Trump’s personal comments on Syria have been dangerously inconsistent. Throughout his presidential campaign, he took a hardline, anti-interventionist approach to America’s role in the world, and he announced in his inaugural address, “From this day forward it’s going to be only America First.”


Then last week, Trump suddenly and unilaterally decided to launch airstrikes against a Syrian airfield – without consulting Congress – in response to Bashar al-Assad’s use of chemical weapons on “innocent babies.” If Trump had been receiving daily intelligence briefings like most Presidents do, or even if he had been reading news coverage on subjects other than himself, he would have known long before he was sworn in that Assad was killing innocent babies.


As early as August 2013, when President Obama was considering military action in Syria in response to a chemical weapons attack that killed more than 1,400 civilians, Donald Trump tweeted, “President Obama, do not attack Syria. There is no upside and tremendous downside.”


Prior to Assad’s April 4, 2017 attack, the administration seemed willing to ignore Assad’s repeated attacks on civilians and allow him to remain in power indefinitely, while the administration focused on defeating ISIS. Now administration officials are suggesting they may try to remove him from office.


Secretary of State Rex Tillerson has contradicted himself over the past week, saying at one point, “We rededicate ourselves to holding to account any and all who commit crimes against the innocents anywhere in the world.”  At another point he said, “We’re asking and calling on Bashar al-Assad to cease the use of these weapons...Other than that, there is no change to our military posture.”


Tillerson also implied that the United States does not care about Putin’s aggression in Ukraine, when he asked in a meeting with our European allies, “Why should U.S. taxpayers be interested in Ukraine?”

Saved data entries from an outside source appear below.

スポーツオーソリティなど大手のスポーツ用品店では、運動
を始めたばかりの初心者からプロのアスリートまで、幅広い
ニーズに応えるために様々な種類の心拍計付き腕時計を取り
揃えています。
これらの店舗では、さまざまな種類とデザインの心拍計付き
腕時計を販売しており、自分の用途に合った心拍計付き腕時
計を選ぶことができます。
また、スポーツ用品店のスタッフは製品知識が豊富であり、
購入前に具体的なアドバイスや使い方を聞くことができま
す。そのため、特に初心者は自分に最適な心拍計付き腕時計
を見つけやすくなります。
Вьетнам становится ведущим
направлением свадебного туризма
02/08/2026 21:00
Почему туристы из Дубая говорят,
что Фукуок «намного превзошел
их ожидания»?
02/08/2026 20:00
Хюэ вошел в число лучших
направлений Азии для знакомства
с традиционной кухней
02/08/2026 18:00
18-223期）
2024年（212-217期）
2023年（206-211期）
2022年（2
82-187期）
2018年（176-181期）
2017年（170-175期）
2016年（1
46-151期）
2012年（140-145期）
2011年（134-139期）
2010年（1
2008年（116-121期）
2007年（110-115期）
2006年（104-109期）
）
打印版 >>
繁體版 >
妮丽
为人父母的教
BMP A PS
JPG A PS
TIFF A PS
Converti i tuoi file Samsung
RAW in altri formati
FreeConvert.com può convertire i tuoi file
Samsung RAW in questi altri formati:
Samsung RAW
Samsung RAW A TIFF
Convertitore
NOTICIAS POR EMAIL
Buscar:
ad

U.S. Ambassador to the United Nations Nikki Haley said, “There is no political solution that any of us can see with Assad at the lead.” 


Meanwhile, Sean Spicer revealed his appalling ignorance of history, when he announced that Adolf Hitler “didn't even sink to using chemical weapons” during World War II.


Trump’s incoherent policy on Syria has been compounded by his repeated praise for Vladimir Putin and his unwillingness to personally condemn Putin’s support of Assad, despite the fact that Assad has been murdering civilians for many years with the support of the Kremlin. Yesterday, Trump belatedly admitted that Putin is “ evil person.”


Trump’s unexpected expression of compassion for Syrian “babies” is blatantly inconsistent with one of his first actions as President – the indefinite ban he tried to impose on the admission of Syrian refugees into the United States. As I said at that time, the Trump Administration’s refugee ban was especially deplorable. It targeted women, men, and children who were fleeing brutal repression, and who were hoping to find freedom in the United States of America. While the President’s ban on the admission of refugees and immigrants from Syria and six other Muslim countries was overturned by the courts, the President has yet to show any sympathy for the Syrian people who are trying to escape Assad’s repression. If the President cares so much about Syrian babies, why not give some of them refuge in the United States?


The President’s proposed budget for fiscal year 2018 reflects his lack of compassion for Syrian refugees and his lack of interest in developing coherent strategies to deal with Syria and other international crises. Trump’s budget cuts funding for the State Department and the U.S. Agency for International Development (USAID) by $17 billion, which equates to 31 percent of these agencies’ budgets. These cuts would devastate programs that assist Syrian refugees, as well as others who are fleeing violence and repression around the world.  In addition, the budget completely eliminates funding for the U.S. Institute of Peace. 


We cannot trust Trump to develop a well thought out response to the crisis in Syria. Congress must reconvene to develop a coherent strategy for responding to this crisis – a strategy that includes careful diplomacy, consistent statements about American intentions, coordination with our allies, efforts to protect refugees, and a budget that funds humanitarian assistance programs and reflects American values and compassion.